Segment Start: Given information
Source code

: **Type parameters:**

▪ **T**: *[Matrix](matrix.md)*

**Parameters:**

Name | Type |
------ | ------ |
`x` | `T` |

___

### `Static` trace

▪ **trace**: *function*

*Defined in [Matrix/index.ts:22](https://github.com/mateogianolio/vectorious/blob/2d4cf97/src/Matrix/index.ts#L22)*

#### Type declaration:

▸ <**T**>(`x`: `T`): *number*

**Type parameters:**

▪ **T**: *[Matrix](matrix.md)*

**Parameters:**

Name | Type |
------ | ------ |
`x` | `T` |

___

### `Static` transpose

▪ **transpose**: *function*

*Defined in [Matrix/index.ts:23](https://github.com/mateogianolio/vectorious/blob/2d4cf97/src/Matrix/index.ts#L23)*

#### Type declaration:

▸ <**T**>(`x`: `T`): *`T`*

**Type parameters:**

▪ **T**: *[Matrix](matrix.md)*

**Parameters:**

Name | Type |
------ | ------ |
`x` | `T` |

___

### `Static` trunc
Segment End: Given information
**What is needed**: Please repeat all the records above exactly as they appear.

**Exercise answer**:
Source code

: **Type parameters:**

▪ **T**: *[Matrix](matrix.md)*

**Parameters:**

Name | Type |
------ | ------ |
`x` | `T` |

___

### `Static` trace

▪ **trace**: *function*

*Defined in [Matrix/index.ts:22](https://github.com/mateogianolio/vectorious/blob/2d4cf97/src/Matrix/index.ts#L22)*

#### Type declaration:

▸ <**T**>(`x`: `T`): *number*

**Type parameters:**

▪ **T**: *[Matrix](matrix.md)*

**Parameters:**

Name | Type |
------ | ------ |
`x` | `T` |

___

### `Static` transpose

▪ **transpose**: *function*

*Defined in [Matrix/index.ts:23](https://github.com/mateogianolio/vectorious/blob/2d4cf97/src/Matrix/index.ts#L23)*

#### Type declaration:

▸ <**T**>(`x`: `T`): *`T`*

**Type parameters:**

▪ **T**: *[Matrix](matrix.md)*

**Parameters:**

Name | Type |
------ | ------ |
`x` | `T` |

___

### `Static` trunc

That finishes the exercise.